This is the mail archive of the
gcc-bugs@gcc.gnu.org
mailing list for the GCC project.
[Bug target/80706] [7/8 Regression] peephole2 uses uninitialized stack variables on i686
- From: "jakub at gcc dot gnu.org" <gcc-bugzilla at gcc dot gnu dot org>
- To: gcc-bugs at gcc dot gnu dot org
- Date: Thu, 11 May 2017 10:07:18 +0000
- Subject: [Bug target/80706] [7/8 Regression] peephole2 uses uninitialized stack variables on i686
- Auto-submitted: auto-generated
- References: <bug-80706-4@http.gcc.gnu.org/bugzilla/>
https://gcc.gnu.org/bugzilla/show_bug.cgi?id=80706
--- Comment #11 from Jakub Jelinek <jakub at gcc dot gnu.org> ---
(In reply to Jakub Jelinek from comment #10)
> Perhaps if we had such a pattern that we'd split into a normal DFmode load
> (perhaps with unspec before reload to guarantee it is atomic load), we
> wouldn't need the temporary at all?
--- gcc/config/i386/predicates.md.jj 2017-01-01 12:45:42.000000000 +0100
+++ gcc/config/i386/predicates.md 2017-05-11 11:42:17.649136648 +0200
@@ -1657,3 +1657,14 @@ (define_predicate "register_or_constm1_o
(ior (match_operand 0 "register_operand")
(and (match_code "const_int")
(match_test "op == constm1_rtx"))))
+
+;; Return true if OP is a memory_operand, including volatile MEM.
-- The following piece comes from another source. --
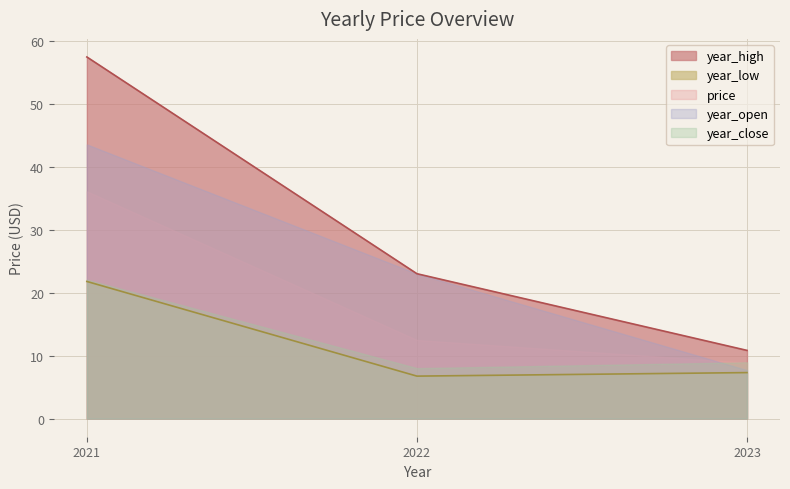

Is the value of year_open at 2023 greater than the value of year_low at 2021?

No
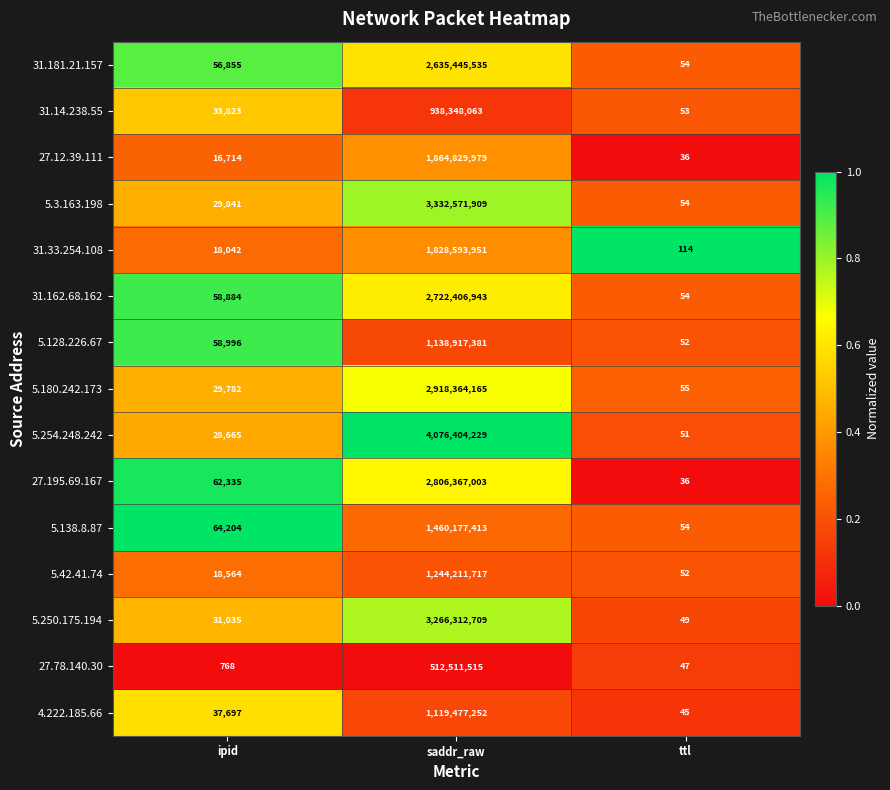

What is the greatest value displayed?

4076404229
+(define_predicate "volatile_memory_operand"
+ (match_code "mem,subreg")
+{
+ int save_volatile_ok = volatile_ok;
+ volatile_ok = 1;
+ bool ret = memory_operand (op, mode);
+ volatile_ok = save_volatile_ok;
+ return ret;
+})
--- gcc/config/i386/sync.md.jj 2017-05-11 10:16:03.000000000 +0200
+++ gcc/config/i386/sync.md 2017-05-11 11:42:45.777767179 +0200
@@ -210,6 +210,17 @@ (define_insn_and_split "atomic_loaddi_fp
DONE;
})
+(define_insn_and_split "*atomic_loaddf_fpu"
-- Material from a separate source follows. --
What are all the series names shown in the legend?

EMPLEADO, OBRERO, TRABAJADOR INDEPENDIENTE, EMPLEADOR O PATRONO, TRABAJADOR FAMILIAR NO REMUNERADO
+ [(set (match_operand:DF 0 "nonimmediate_operand" "=x,f")
+ (subreg:DF (unspec:DI [(match_operand:DI 1 "volatile_memory_operand"
+ "m,m")]
+ UNSPEC_LDA) 0))]
+ "!TARGET_64BIT && (TARGET_80387 || TARGET_SSE)"
+ "#"
+ "&& 1"
+ [(set (match_dup 0) (match_dup 1))]
+ "operands[1] = gen_lowpart (DFmode, operands[1]);")
+
(define_peephole2
[(set (match_operand:DF 0 "fp_register_operand")
(unspec:DF [(match_operand:DI 1 "memory_operand")]
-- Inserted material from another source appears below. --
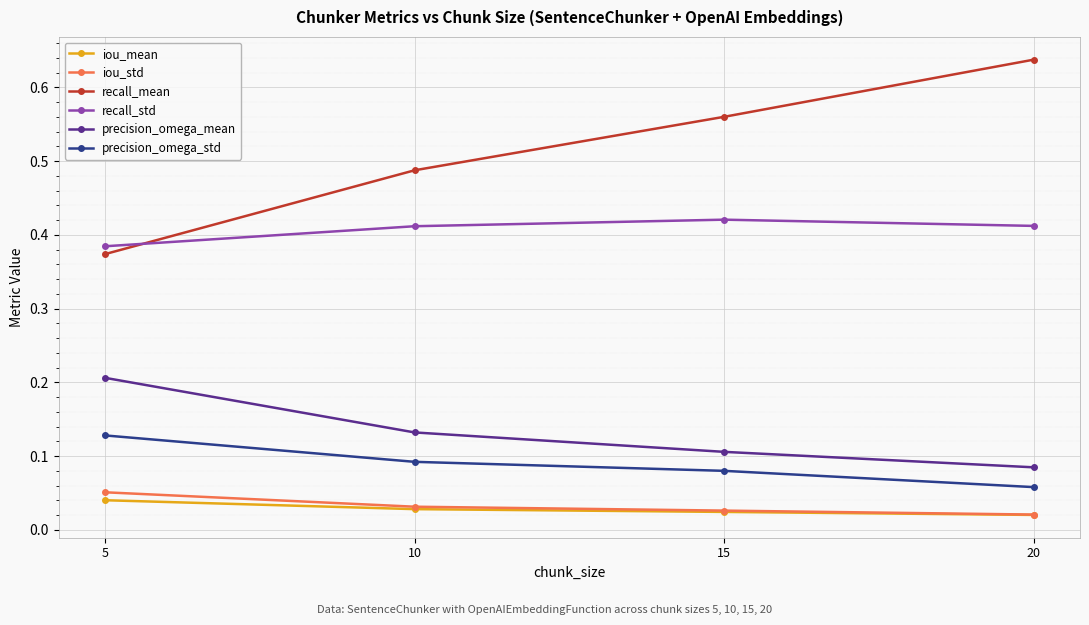

True or false: precision_omega_std has more than 0 points higher than both neighbors.

False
does that, unfortunately combine still fails, because the insn it wants to
match afterwards is:
(set (reg:DF 91)
(plus:DF (reg:DF 92)
(const_double:DF 1.0e+0 [0x0.8p+1])))
But the above patch at least helps a little bit on following testcase:
typedef union
{
unsigned long long ll;
double d;
} u_t;
u_t d = { .d = 5.0 };
void foo_d (double x)
{
u_t tmp;
tmp.ll = __atomic_load_n (&d.ll, __ATOMIC_SEQ_CST);
tmp.d += x;
__atomic_store_n (&d.ll, tmp.ll, __ATOMIC_SEQ_CST);
}
Before the #c7 patch, we get:
fldl d
faddl 24(%esp)
fstpl d
lock; orl $0, (%esp)
with just the #c7 patch we get:
fldl d
fstl (%esp)
faddl 24(%esp)
fstl d
fstpl (%esp)
lock; orl $0, (%esp)
so 2 useless stores. With #c7 and this patch we get:
fldl d
faddl 24(%esp)
fstl d
fstpl (%esp)
lock; orl $0, (%esp)
i.e. one useless store. So, either we need combine or some other pre-reload
pass to figure out we have all uses of the atomic_loaddi_fpu pattern as
(subreg:DF (reg:DI ...)) and optimize that into the atomic_loaddf_fpu pattern
with uses changed into just the DFmode pseudo. Allowing =f in
atomic_loaddi_fpu won't work, as DImode is not VALID_FP_MODE_P.